A Rare Case of Dupuytren's in a Newborn
Parents can still be heard telling their children "don't point." Yet when a child is born with a bent finger that can't point, there may be cause for concern.

A condition found only in humans, Dupuytren's disease most often affects the ring or little finger, sometimes both, and often in both hands. Cords of scar-like tissue form and pull one or more fingers into a permanently bent position. The condition is genetic, meaning it is usually present in other family members, too.

Dupuytren's in children is rare. This single case is the first to show that this condition can occur at birth. The deformity was present at birth and wasn't caused by birth trauma. None of the other family members ever had Dupuytren's.

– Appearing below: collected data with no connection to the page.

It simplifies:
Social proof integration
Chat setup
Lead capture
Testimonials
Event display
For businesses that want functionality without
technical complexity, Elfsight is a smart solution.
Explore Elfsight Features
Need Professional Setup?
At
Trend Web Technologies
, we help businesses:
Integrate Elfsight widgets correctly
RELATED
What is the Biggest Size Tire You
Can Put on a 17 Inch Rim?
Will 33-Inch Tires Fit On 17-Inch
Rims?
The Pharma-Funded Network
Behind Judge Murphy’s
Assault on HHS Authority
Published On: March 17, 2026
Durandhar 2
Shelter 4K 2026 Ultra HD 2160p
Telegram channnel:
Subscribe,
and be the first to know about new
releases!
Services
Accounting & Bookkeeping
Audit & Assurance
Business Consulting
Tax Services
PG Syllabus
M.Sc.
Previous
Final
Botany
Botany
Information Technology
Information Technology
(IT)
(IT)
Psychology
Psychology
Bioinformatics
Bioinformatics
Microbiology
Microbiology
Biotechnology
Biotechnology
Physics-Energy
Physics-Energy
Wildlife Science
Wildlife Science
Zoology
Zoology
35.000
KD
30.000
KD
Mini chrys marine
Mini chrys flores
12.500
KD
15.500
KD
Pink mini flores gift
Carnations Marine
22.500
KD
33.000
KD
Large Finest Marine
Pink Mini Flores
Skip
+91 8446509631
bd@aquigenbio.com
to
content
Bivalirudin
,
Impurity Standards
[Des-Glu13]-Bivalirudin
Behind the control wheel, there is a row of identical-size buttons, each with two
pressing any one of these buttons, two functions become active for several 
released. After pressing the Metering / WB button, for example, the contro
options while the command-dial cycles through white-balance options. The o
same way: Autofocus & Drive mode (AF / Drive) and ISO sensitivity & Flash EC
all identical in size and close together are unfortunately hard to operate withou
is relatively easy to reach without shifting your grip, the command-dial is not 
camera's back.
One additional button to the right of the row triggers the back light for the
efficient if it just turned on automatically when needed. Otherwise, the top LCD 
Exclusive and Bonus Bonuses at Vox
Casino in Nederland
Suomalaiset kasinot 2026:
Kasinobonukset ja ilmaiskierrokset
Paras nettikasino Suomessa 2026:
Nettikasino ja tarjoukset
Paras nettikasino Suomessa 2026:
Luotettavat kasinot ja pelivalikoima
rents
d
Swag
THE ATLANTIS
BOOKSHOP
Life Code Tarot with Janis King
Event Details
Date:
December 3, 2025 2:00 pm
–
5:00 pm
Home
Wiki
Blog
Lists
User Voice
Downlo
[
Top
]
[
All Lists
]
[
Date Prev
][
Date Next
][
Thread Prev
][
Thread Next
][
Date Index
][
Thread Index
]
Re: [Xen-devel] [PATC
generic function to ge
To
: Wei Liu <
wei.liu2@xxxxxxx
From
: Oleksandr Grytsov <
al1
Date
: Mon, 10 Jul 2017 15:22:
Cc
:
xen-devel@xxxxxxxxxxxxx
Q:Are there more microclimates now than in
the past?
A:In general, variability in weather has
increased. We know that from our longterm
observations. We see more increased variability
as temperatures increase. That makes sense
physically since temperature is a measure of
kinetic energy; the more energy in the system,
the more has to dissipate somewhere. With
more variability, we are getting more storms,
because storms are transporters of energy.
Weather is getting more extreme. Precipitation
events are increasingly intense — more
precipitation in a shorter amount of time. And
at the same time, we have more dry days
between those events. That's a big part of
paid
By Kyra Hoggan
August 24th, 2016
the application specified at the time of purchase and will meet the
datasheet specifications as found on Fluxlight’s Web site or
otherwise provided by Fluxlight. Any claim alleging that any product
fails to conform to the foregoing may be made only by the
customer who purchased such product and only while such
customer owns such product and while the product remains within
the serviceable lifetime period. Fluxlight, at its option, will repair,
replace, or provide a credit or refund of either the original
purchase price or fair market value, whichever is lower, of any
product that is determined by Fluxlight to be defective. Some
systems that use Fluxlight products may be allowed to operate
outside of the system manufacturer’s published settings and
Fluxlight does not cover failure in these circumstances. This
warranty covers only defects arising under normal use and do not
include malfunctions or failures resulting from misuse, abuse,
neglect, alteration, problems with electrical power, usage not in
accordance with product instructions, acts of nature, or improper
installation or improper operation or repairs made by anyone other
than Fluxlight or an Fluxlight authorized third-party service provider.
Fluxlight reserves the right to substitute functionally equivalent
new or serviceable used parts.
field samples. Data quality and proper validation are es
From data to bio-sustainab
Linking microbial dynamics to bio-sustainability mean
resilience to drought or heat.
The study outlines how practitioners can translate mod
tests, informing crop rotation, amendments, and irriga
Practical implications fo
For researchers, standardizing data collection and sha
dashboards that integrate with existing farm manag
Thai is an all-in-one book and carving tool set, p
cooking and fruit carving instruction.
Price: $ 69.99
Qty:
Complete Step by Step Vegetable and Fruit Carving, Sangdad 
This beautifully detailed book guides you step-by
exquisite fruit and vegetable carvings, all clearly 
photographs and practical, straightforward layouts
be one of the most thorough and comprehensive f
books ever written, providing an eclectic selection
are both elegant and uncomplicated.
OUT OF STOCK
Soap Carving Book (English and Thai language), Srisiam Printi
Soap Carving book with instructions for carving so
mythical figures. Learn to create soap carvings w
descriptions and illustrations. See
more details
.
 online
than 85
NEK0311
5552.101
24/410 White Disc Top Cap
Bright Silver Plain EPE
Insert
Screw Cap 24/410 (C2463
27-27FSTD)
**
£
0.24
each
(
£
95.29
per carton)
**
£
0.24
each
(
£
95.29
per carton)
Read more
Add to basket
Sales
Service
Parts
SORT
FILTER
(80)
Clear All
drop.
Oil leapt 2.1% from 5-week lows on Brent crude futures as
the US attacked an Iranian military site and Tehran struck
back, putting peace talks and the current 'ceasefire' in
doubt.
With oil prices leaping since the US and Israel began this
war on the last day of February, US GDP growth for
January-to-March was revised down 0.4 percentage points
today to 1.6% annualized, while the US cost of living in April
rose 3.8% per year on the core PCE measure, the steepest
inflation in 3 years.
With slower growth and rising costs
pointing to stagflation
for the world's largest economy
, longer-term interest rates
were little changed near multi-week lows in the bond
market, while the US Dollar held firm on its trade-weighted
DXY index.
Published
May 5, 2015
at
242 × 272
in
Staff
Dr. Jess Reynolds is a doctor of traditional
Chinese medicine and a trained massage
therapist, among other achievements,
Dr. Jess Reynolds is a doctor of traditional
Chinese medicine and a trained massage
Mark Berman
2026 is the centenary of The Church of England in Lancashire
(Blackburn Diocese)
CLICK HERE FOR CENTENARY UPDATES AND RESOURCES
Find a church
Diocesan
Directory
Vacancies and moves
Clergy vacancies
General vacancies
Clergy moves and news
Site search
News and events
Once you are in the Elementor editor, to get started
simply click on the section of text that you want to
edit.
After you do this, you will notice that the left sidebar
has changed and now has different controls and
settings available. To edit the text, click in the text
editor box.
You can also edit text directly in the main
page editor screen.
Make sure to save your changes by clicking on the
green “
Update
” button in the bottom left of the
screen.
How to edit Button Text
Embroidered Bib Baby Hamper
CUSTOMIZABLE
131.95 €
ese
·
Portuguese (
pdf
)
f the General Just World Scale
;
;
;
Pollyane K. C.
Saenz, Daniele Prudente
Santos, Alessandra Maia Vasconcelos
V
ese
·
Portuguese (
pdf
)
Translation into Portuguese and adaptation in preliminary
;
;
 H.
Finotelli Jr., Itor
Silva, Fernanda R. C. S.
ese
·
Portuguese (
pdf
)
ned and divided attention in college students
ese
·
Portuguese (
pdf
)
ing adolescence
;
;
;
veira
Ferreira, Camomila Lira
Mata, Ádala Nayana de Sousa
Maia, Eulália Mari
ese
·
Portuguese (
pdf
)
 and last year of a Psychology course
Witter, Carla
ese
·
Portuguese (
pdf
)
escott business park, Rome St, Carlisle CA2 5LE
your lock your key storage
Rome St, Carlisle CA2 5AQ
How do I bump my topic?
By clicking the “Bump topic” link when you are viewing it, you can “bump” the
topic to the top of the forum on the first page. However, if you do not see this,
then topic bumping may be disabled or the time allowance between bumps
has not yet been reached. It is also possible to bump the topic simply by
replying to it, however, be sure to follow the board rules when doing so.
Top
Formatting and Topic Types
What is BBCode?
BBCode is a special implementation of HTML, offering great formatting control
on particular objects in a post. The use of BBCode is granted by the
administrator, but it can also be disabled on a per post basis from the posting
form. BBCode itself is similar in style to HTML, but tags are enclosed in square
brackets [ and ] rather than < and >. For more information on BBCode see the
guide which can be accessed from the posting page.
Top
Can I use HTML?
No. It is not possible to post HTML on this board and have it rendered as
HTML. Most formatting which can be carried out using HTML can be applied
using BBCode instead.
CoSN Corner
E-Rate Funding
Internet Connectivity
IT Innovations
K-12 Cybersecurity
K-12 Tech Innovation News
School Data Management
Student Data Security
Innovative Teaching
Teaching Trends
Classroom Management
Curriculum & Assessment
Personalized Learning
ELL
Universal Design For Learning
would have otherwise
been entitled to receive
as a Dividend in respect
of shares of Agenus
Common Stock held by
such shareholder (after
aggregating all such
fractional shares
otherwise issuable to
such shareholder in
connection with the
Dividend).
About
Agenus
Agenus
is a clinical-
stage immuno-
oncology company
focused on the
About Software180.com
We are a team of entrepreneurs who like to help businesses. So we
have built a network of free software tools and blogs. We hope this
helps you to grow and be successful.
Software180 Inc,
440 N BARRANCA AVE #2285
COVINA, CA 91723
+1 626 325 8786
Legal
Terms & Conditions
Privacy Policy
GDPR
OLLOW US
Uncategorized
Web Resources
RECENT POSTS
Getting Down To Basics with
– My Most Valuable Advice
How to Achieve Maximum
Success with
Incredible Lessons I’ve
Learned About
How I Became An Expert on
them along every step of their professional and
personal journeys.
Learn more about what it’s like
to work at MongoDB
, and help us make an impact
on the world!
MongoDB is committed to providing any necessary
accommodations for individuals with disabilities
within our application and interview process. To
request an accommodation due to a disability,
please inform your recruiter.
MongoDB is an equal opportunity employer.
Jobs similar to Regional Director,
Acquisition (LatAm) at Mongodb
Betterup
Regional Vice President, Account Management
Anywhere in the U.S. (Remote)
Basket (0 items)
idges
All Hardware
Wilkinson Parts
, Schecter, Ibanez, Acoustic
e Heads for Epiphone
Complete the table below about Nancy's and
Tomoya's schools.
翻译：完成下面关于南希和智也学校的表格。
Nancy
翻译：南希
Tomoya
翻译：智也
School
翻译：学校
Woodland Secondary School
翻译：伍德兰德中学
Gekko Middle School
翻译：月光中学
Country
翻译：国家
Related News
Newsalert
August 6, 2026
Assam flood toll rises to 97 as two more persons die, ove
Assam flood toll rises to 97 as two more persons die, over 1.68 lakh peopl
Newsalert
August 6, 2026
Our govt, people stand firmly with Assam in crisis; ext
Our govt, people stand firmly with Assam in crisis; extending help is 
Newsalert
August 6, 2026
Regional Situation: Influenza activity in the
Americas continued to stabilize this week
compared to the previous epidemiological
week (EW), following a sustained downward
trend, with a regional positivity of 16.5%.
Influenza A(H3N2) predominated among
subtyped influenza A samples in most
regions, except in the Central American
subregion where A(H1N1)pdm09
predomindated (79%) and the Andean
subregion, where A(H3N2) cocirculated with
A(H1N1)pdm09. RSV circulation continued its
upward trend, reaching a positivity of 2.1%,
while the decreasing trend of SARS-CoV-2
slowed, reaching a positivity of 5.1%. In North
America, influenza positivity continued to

What can be done about the bent finger? Sometimes no treatment is necessary, and doctors watch the person over time. In this case, a splint was used to hold the finger straight. After three months, the bent finger was worse even though the child had kept the splint on.

The cord of tissue had to be removed with surgery. Since the skin was not connected to the extra tissue, the opening was closed easily. The surgery was successful, but it is not certain if the child will have similar problems again. For the moment, this child can point as much as he wants!
References
G. Foucher, et al. A Congenital Hand Deformity: Dupuytren's Disease. In The Journal of Hand Surgery. May 2001. Vol. 26A. No. 3. Pp. 515-517.